§ Job item
Nothing but the records, copied exactly and stripped of pictures, should be in the answer.

[Items listed in a dataset]
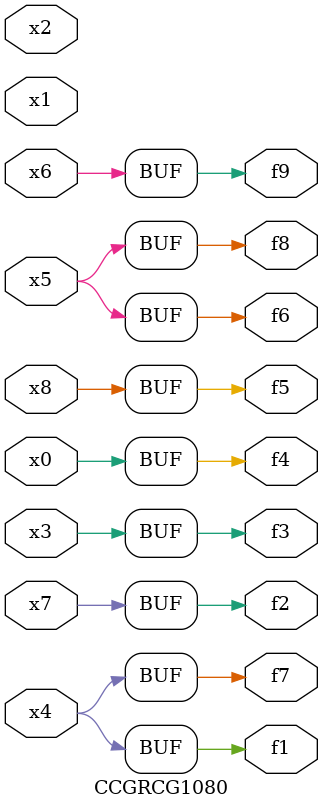
<source format=v>
module CCGRCG1080(
	input x0, x1, x2, x3, x4, x5, x6, x7, x8,
	output f1, f2, f3, f4, f5, f6, f7, f8, f9
);
	assign f1 = x4;
	assign f2 = x7;
	assign f3 = x3;
	assign f4 = x0;
	assign f5 = x8;
	assign f6 = x5;
	assign f7 = x4;
	assign f8 = x5;
	assign f9 = x6;
endmodule

</source>
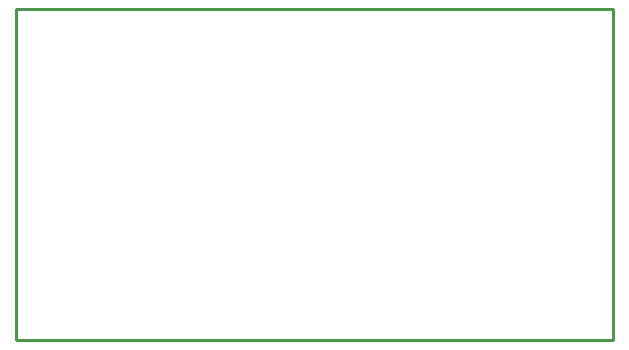
<source format=gko>
G04 Layer: BoardOutlineLayer*
G04 EasyEDA v6.5.23, 2023-04-27 09:42:27*
G04 070e00cd3d364d4cb8f93b061264e40a,f016fa541b524367aba1ea0f7d3472e8,10*
G04 Gerber Generator version 0.2*
G04 Scale: 100 percent, Rotated: No, Reflected: No *
G04 Dimensions in millimeters *
G04 leading zeros omitted , absolute positions ,4 integer and 5 decimal *
%FSLAX45Y45*%
%MOMM*%

%ADD10C,0.2540*%
D10*
X0Y2999994D02*
G01*
X5049989Y2999994D01*
X5049989Y199999D01*
X0Y199999D01*
X0Y2999994D01*

%LPD*%
M02*

</source>
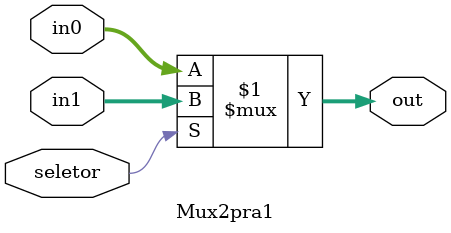
<source format=v>
module Mux2pra1(
    input wire [31:0] in0,    // Entrada 0
    input wire [31:0] in1,    // Entrada 1
    input wire seletor,       // Seletor
    output wire [31:0] out    // Saída
);

    assign out = (seletor) ? in1 : in0;  // Seleciona in0 se seletor = 0 e seleciona in1 se seletor = 1

endmodule
</source>
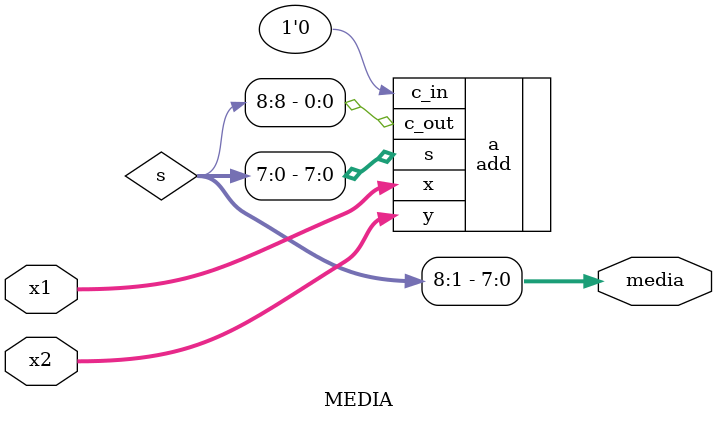
<source format=v>
module ABC(
    soc1, soc2,
    eoc1, eoc2,
    x1, x2,
    out,
    clock, reset_
);


    input eoc1, eoc2;
    input[7:0] x1, x2;
    input clock, reset_;
    
    output soc1, soc2;
    reg SOC;
    assign soc1 = SOC;
    assign soc2 = SOC;

    output out;
    reg OUT;
    assign out = OUT;

    reg[7:0] COUNT;

    reg[2:0] STAR;
    localparam S0 = 0,
               S1 = 1,
               S2 = 2,
               S3 = 3,
               S4 = 4;

    always @(reset_ == 0) begin
        OUT <= 0;
        SOC <= 0;
        COUNT <= 0;
        STAR <= S0;
    end

    wire[7:0] m;
    MEDIA me (
        .x1(x1), .x2(x2),
        .media(m)
        );

    always @(posedge clock) if(reset_ == 1) begin
        casex (STAR)
            S0: begin
                OUT <= 0;
                SOC <= 1;
                STAR <= ({eoc1, eoc2} ==  2'b00) ? S1 : S0;
            end
            S1: begin
                SOC <= 0;
                COUNT <= m;
                STAR <= ({eoc1, eoc2} ==  2'b11) ? S2 : S1;
            end
            S2: begin
                STAR <= (COUNT == 0) ? S0 : S3;
            end
            S3: begin
                OUT <= 1;
                COUNT <= COUNT - 1;
                STAR <= (COUNT == 1) ? S0 : S3;
            end
        endcase
    end

endmodule


module MEDIA(
    x1, x2, 
    media
);

input[7:0] x1, x2;
output[7:0] media;

wire[8:0] s;
add #(.N(8)) a(
    .x(x1), .y(x2), .c_in(1'b0), 
    .c_out(s[8]), .s(s[7:0])
);

assign media = s[8:1];


endmodule
</source>
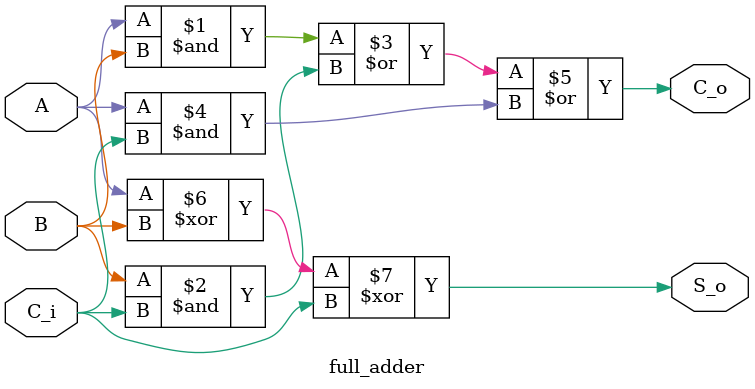
<source format=v>
module full_adder (
    input   A,
    input   B,
    input   C_i,
    output  C_o,
    output  S_o
);

    assign  C_o = (A & B) | (B & C_i) | (A & C_i);
    assign  S_o = A ^ B ^ C_i;
	 
endmodule

</source>
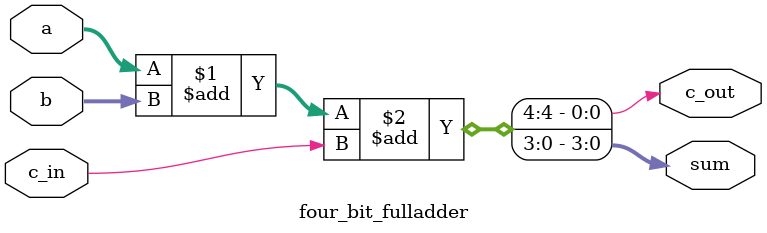
<source format=v>
`timescale 1ns / 1ps


module four_bit_fulladder(input  [3:0] a, b,input c_in,output [3:0] sum,output c_out);
assign {c_out, sum} = a + b + c_in;
endmodule

</source>
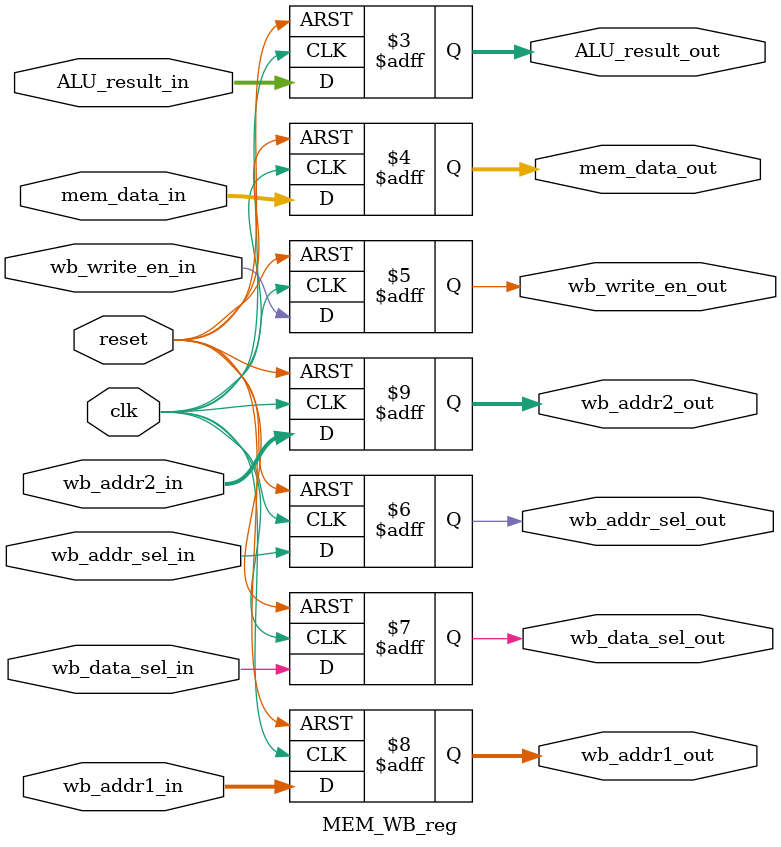
<source format=v>
module MEM_WB_reg(
					clk, 
					reset, 
					ALU_result_in,
					mem_data_in,
					wb_write_en_in,
					wb_addr_sel_in,
					wb_data_sel_in,
					wb_addr1_in,
					wb_addr2_in,
					ALU_result_out,
					mem_data_out,
					wb_write_en_out,
					wb_addr_sel_out,
					wb_data_sel_out,
					wb_addr1_out,
					wb_addr2_out
					);
	input clk, reset;
	input [31:0] ALU_result_in;
	input [31:0] mem_data_in;
	input wb_write_en_in;
	input wb_addr_sel_in;
	input wb_data_sel_in;
	input [4:0] wb_addr1_in;
	input [4:0] wb_addr2_in;

	output [31:0] ALU_result_out;
	output [31:0] mem_data_out;
	output wb_write_en_out;
	output wb_addr_sel_out;
	output wb_data_sel_out;
	output [4:0] wb_addr1_out;
	output [4:0] wb_addr2_out;

	reg [31:0] ALU_result_out;
	reg [31:0] mem_data_out;
	reg wb_write_en_out;
	reg wb_addr_sel_out;
	reg wb_data_sel_out;
	reg [4:0] wb_addr1_out;
	reg [4:0] wb_addr2_out;

	always @(posedge clk or negedge reset)
    begin
    	if (~reset)begin
    		ALU_result_out <= 32'd0;
			mem_data_out <= 32'd0;
			wb_write_en_out <= 1'd0;
			wb_addr_sel_out <= 1'b0;
			wb_data_sel_out <= 1'b0;
			wb_addr1_out <= 5'd0;
			wb_addr2_out <=5'd0;
    	end
    	else begin
    		ALU_result_out <= ALU_result_in;
			mem_data_out <= mem_data_in;
			wb_write_en_out <= wb_write_en_in;
			wb_addr_sel_out <= wb_addr_sel_in;
			wb_data_sel_out <= wb_data_sel_in;
			wb_addr1_out <= wb_addr1_in;
			wb_addr2_out <= wb_addr2_in;
    	end
    end




endmodule
</source>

§ Completed task
<source format=v>
module CCGRCG1080(
	input x0, x1, x2, x3, x4, x5, x6, x7, x8,
	output f1, f2, f3, f4, f5, f6, f7, f8, f9
);
	assign f1 = x4;
	assign f2 = x7;
	assign f3 = x3;
	assign f4 = x0;
	assign f5 = x8;
	assign f6 = x5;
	assign f7 = x4;
	assign f8 = x5;
	assign f9 = x6;
endmodule

</source>
<source format=gko>
G04 Layer: BoardOutlineLayer*
G04 EasyEDA v6.5.23, 2023-04-27 09:42:27*
G04 070e00cd3d364d4cb8f93b061264e40a,f016fa541b524367aba1ea0f7d3472e8,10*
G04 Gerber Generator version 0.2*
G04 Scale: 100 percent, Rotated: No, Reflected: No *
G04 Dimensions in millimeters *
G04 leading zeros omitted , absolute positions ,4 integer and 5 decimal *
%FSLAX45Y45*%
%MOMM*%

%ADD10C,0.2540*%
D10*
X0Y2999994D02*
G01*
X5049989Y2999994D01*
X5049989Y199999D01*
X0Y199999D01*
X0Y2999994D01*

%LPD*%
M02*

</source>
<source format=v>
module Mux2pra1(
    input wire [31:0] in0,    // Entrada 0
    input wire [31:0] in1,    // Entrada 1
    input wire seletor,       // Seletor
    output wire [31:0] out    // Saída
);

    assign out = (seletor) ? in1 : in0;  // Seleciona in0 se seletor = 0 e seleciona in1 se seletor = 1

endmodule
</source>
<source format=v>
module ABC(
    soc1, soc2,
    eoc1, eoc2,
    x1, x2,
    out,
    clock, reset_
);


    input eoc1, eoc2;
    input[7:0] x1, x2;
    input clock, reset_;
    
    output soc1, soc2;
    reg SOC;
    assign soc1 = SOC;
    assign soc2 = SOC;

    output out;
    reg OUT;
    assign out = OUT;

    reg[7:0] COUNT;

    reg[2:0] STAR;
    localparam S0 = 0,
               S1 = 1,
               S2 = 2,
               S3 = 3,
               S4 = 4;

    always @(reset_ == 0) begin
        OUT <= 0;
        SOC <= 0;
        COUNT <= 0;
        STAR <= S0;
    end

    wire[7:0] m;
    MEDIA me (
        .x1(x1), .x2(x2),
        .media(m)
        );

    always @(posedge clock) if(reset_ == 1) begin
        casex (STAR)
            S0: begin
                OUT <= 0;
                SOC <= 1;
                STAR <= ({eoc1, eoc2} ==  2'b00) ? S1 : S0;
            end
            S1: begin
                SOC <= 0;
                COUNT <= m;
                STAR <= ({eoc1, eoc2} ==  2'b11) ? S2 : S1;
            end
            S2: begin
                STAR <= (COUNT == 0) ? S0 : S3;
            end
            S3: begin
                OUT <= 1;
                COUNT <= COUNT - 1;
                STAR <= (COUNT == 1) ? S0 : S3;
            end
        endcase
    end

endmodule


module MEDIA(
    x1, x2, 
    media
);

input[7:0] x1, x2;
output[7:0] media;

wire[8:0] s;
add #(.N(8)) a(
    .x(x1), .y(x2), .c_in(1'b0), 
    .c_out(s[8]), .s(s[7:0])
);

assign media = s[8:1];


endmodule
</source>
<source format=v>
module full_adder (
    input   A,
    input   B,
    input   C_i,
    output  C_o,
    output  S_o
);

    assign  C_o = (A & B) | (B & C_i) | (A & C_i);
    assign  S_o = A ^ B ^ C_i;
	 
endmodule

</source>
<source format=v>
`timescale 1ns / 1ps


module four_bit_fulladder(input  [3:0] a, b,input c_in,output [3:0] sum,output c_out);
assign {c_out, sum} = a + b + c_in;
endmodule

</source>
<source format=v>
module MEM_WB_reg(
					clk, 
					reset, 
					ALU_result_in,
					mem_data_in,
					wb_write_en_in,
					wb_addr_sel_in,
					wb_data_sel_in,
					wb_addr1_in,
					wb_addr2_in,
					ALU_result_out,
					mem_data_out,
					wb_write_en_out,
					wb_addr_sel_out,
					wb_data_sel_out,
					wb_addr1_out,
					wb_addr2_out
					);
	input clk, reset;
	input [31:0] ALU_result_in;
	input [31:0] mem_data_in;
	input wb_write_en_in;
	input wb_addr_sel_in;
	input wb_data_sel_in;
	input [4:0] wb_addr1_in;
	input [4:0] wb_addr2_in;

	output [31:0] ALU_result_out;
	output [31:0] mem_data_out;
	output wb_write_en_out;
	output wb_addr_sel_out;
	output wb_data_sel_out;
	output [4:0] wb_addr1_out;
	output [4:0] wb_addr2_out;

	reg [31:0] ALU_result_out;
	reg [31:0] mem_data_out;
	reg wb_write_en_out;
	reg wb_addr_sel_out;
	reg wb_data_sel_out;
	reg [4:0] wb_addr1_out;
	reg [4:0] wb_addr2_out;

	always @(posedge clk or negedge reset)
    begin
    	if (~reset)begin
    		ALU_result_out <= 32'd0;
			mem_data_out <= 32'd0;
			wb_write_en_out <= 1'd0;
			wb_addr_sel_out <= 1'b0;
			wb_data_sel_out <= 1'b0;
			wb_addr1_out <= 5'd0;
			wb_addr2_out <=5'd0;
    	end
    	else begin
    		ALU_result_out <= ALU_result_in;
			mem_data_out <= mem_data_in;
			wb_write_en_out <= wb_write_en_in;
			wb_addr_sel_out <= wb_addr_sel_in;
			wb_data_sel_out <= wb_data_sel_in;
			wb_addr1_out <= wb_addr1_in;
			wb_addr2_out <= wb_addr2_in;
    	end
    end




endmodule
</source>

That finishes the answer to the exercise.